Home
Mythic Imagination

A Delicate Balance:
Integrating the Head and the Heart
in Holocaust Education


By Jeanna R. Collins

Copyright © 2011

Jeanna R. Collins is the Chair of the Mythic Imagination Institute’s Education Committee and she is a Teaching Fellow of the United States Holocaust Memorial Museum.  Collins has 34 years’ experience as a classroom teacher. More about Jeanna R. Collins



Of what value was their faith, their education,
their social position, if it aroused neither
conscience nor compassion?


-Elie W iesel
All Rivers Run to the Sea: Memoirs


I don’t know why others become interested in
teaching the Holocaust, but for me the answer is
tied up with a deep longing for a safer and more
humane world, and with the hope that education is
one way of insuring it.


-Stephen Haynes
“University Holocaust Education: Toward a Distinctive Pedagogy”




Page 1 | 10 Turn the page

Can education insure a safer and more humane world?  Is it possible for educators to arouse conscience and compassion in their students?  These questions invariably present themselves to Holocaust educators at some point in their teaching, and there are probably as many answers to the questions as there are educators. These are certainly questions with which I have struggled, sharing  that deep longing of which Stephen Haynes speaks, but also fearing decisions that might be inappropriate for this difficult and sensitive subject. While attending the Transformative Learning through Holocaust Education program sponsored by Seton Hill University and Sisters of Our Lady of Sion, I found that these questions deeply connected to the reflections that we experienced in both the preparation for and attendance in the  Transformative Learning sessions led by Sr. Audrey Doetzel, NDS.  

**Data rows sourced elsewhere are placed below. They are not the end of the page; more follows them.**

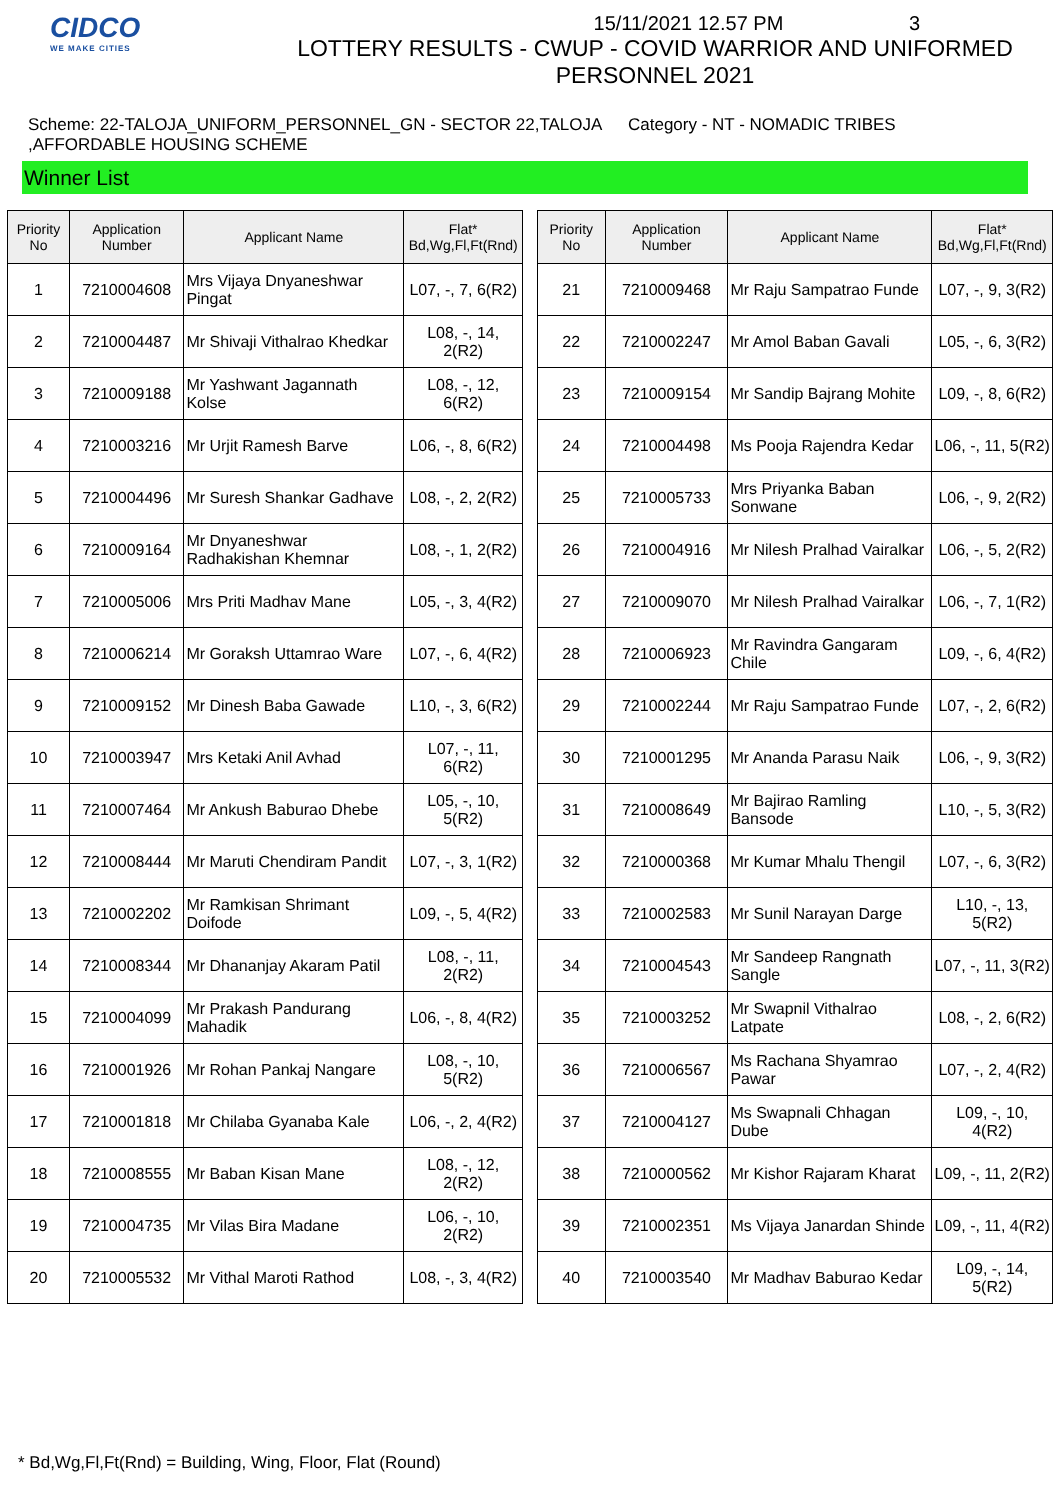CIDCO
WE MAKE CITIES
15/11/2021 12.57 PM 3
LOTTERY RESULTS - CWUP - COVID WARRIOR AND UNIFORMED PERSONNEL 2021
Scheme: 22-TALOJA_UNIFORM_PERSONNEL_GN - SECTOR 22,TALOJA ,AFFORDABLE HOUSING SCHEME
Category - NT - NOMADIC TRIBES
Winner List
| Priority No | Application Number | Applicant Name | Flat* Bd,Wg,Fl,Ft(Rnd) |
| --- | --- | --- | --- |
| 1 | 7210004608 | Mrs Vijaya Dnyaneshwar Pingat | L07, -, 7, 6(R2) |
| 2 | 7210004487 | Mr Shivaji Vithalrao Khedkar | L08, -, 14, 2(R2) |
| 3 | 7210009188 | Mr Yashwant Jagannath Kolse | L08, -, 12, 6(R2) |
| 4 | 7210003216 | Mr Urjit Ramesh Barve | L06, -, 8, 6(R2) |
| 5 | 7210004496 | Mr Suresh Shankar Gadhave | L08, -, 2, 2(R2) |
| 6 | 7210009164 | Mr Dnyaneshwar Radhakishan Khemnar | L08, -, 1, 2(R2) |
| 7 | 7210005006 | Mrs Priti Madhav Mane | L05, -, 3, 4(R2) |
| 8 | 7210006214 | Mr Goraksh Uttamrao Ware | L07, -, 6, 4(R2) |
| 9 | 7210009152 | Mr Dinesh Baba Gawade | L10, -, 3, 6(R2) |
| 10 | 7210003947 | Mrs Ketaki Anil Avhad | L07, -, 11, 6(R2) |
| 11 | 7210007464 | Mr Ankush Baburao Dhebe | L05, -, 10, 5(R2) |
| 12 | 7210008444 | Mr Maruti Chendiram Pandit | L07, -, 3, 1(R2) |
| 13 | 7210002202 | Mr Ramkisan Shrimant Doifode | L09, -, 5, 4(R2) |
| 14 | 7210008344 | Mr Dhananjay Akaram Patil | L08, -, 11, 2(R2) |
| 15 | 7210004099 | Mr Prakash Pandurang Mahadik | L06, -, 8, 4(R2) |
| 16 | 7210001926 | Mr Rohan Pankaj Nangare | L08, -, 10, 5(R2) |
| 17 | 7210001818 | Mr Chilaba Gyanaba Kale | L06, -, 2, 4(R2) |
| 18 | 7210008555 | Mr Baban Kisan Mane | L08, -, 12, 2(R2) |
| 19 | 7210004735 | Mr Vilas Bira Madane | L06, -, 10, 2(R2) |
| 20 | 7210005532 | Mr Vithal Maroti Rathod | L08, -, 3, 4(R2) |
| Priority No | Application Number | Applicant Name | Flat* Bd,Wg,Fl,Ft(Rnd) |
| --- | --- | --- | --- |
| 21 | 7210009468 | Mr Raju Sampatrao Funde | L07, -, 9, 3(R2) |
| 22 | 7210002247 | Mr Amol Baban Gavali | L05, -, 6, 3(R2) |
| 23 | 7210009154 | Mr Sandip Bajrang Mohite | L09, -, 8, 6(R2) |
| 24 | 7210004498 | Ms Pooja Rajendra Kedar | L06, -, 11, 5(R2) |
| 25 | 7210005733 | Mrs Priyanka Baban Sonwane | L06, -, 9, 2(R2) |
| 26 | 7210004916 | Mr Nilesh Pralhad Vairalkar | L06, -, 5, 2(R2) |
| 27 | 7210009070 | Mr Nilesh Pralhad Vairalkar | L06, -, 7, 1(R2) |
| 28 | 7210006923 | Mr Ravindra Gangaram Chile | L09, -, 6, 4(R2) |
| 29 | 7210002244 | Mr Raju Sampatrao Funde | L07, -, 2, 6(R2) |
| 30 | 7210001295 | Mr Ananda Parasu Naik | L06, -, 9, 3(R2) |
| 31 | 7210008649 | Mr Bajirao Ramling Bansode | L10, -, 5, 3(R2) |
| 32 | 7210000368 | Mr Kumar Mhalu Thengil | L07, -, 6, 3(R2) |
| 33 | 7210002583 | Mr Sunil Narayan Darge | L10, -, 13, 5(R2) |
| 34 | 7210004543 | Mr Sandeep Rangnath Sangle | L07, -, 11, 3(R2) |
| 35 | 7210003252 | Mr Swapnil Vithalrao Latpate | L08, -, 2, 6(R2) |
| 36 | 7210006567 | Ms Rachana Shyamrao Pawar | L07, -, 2, 4(R2) |
| 37 | 7210004127 | Ms Swapnali Chhagan Dube | L09, -, 10, 4(R2) |
| 38 | 7210000562 | Mr Kishor Rajaram Kharat | L09, -, 11, 2(R2) |
| 39 | 7210002351 | Ms Vijaya Janardan Shinde | L09, -, 11, 4(R2) |
| 40 | 7210003540 | Mr Madhav Baburao Kedar | L09, -, 14, 5(R2) |
* Bd,Wg,Fl,Ft(Rnd) = Building, Wing, Floor, Flat (Round)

As the participants in the Transformative Learning sessions began to share the results of their year-long guided reflections, commonalities among them quickly emerged.  One of the strongest commonalities, expressed in some way by all of the participants, was the moment of recognition at some point in their teaching, that the subject of the Holocaust  required more than just knowledge–that there was a connection between that knowledge and the deep expressions of our shared humanity-or as some might say between the head and the heart– that began to occur.  This connection, we believed, was the beginning of transformative learning. Although one might expect this connection in a group of educators who were all practicing Catholics with a deep sense of spirituality,  I have found this same recognition among most serious Holocaust educators regardless of their backgrounds.

The value of the Transformative Learning through Holocaust Education program for me was the affirmation that what I had already experienced was valid.  My moment of recognition that there was an imbalance in my teaching had come several years earlier, and that recognition and the resulting changes in the focus of my teaching about the Holocaust, was transformative for me and my students. I was not fully aware that what we were experiencing was transformation, but I knew that something had changed dramatically, both in the work the students were producing and the relationship among the students as well as their relationship with me.  We were bonded in a way that I had never experienced before with students and this continued for the remaining years that I taught a unit on the Holocaust.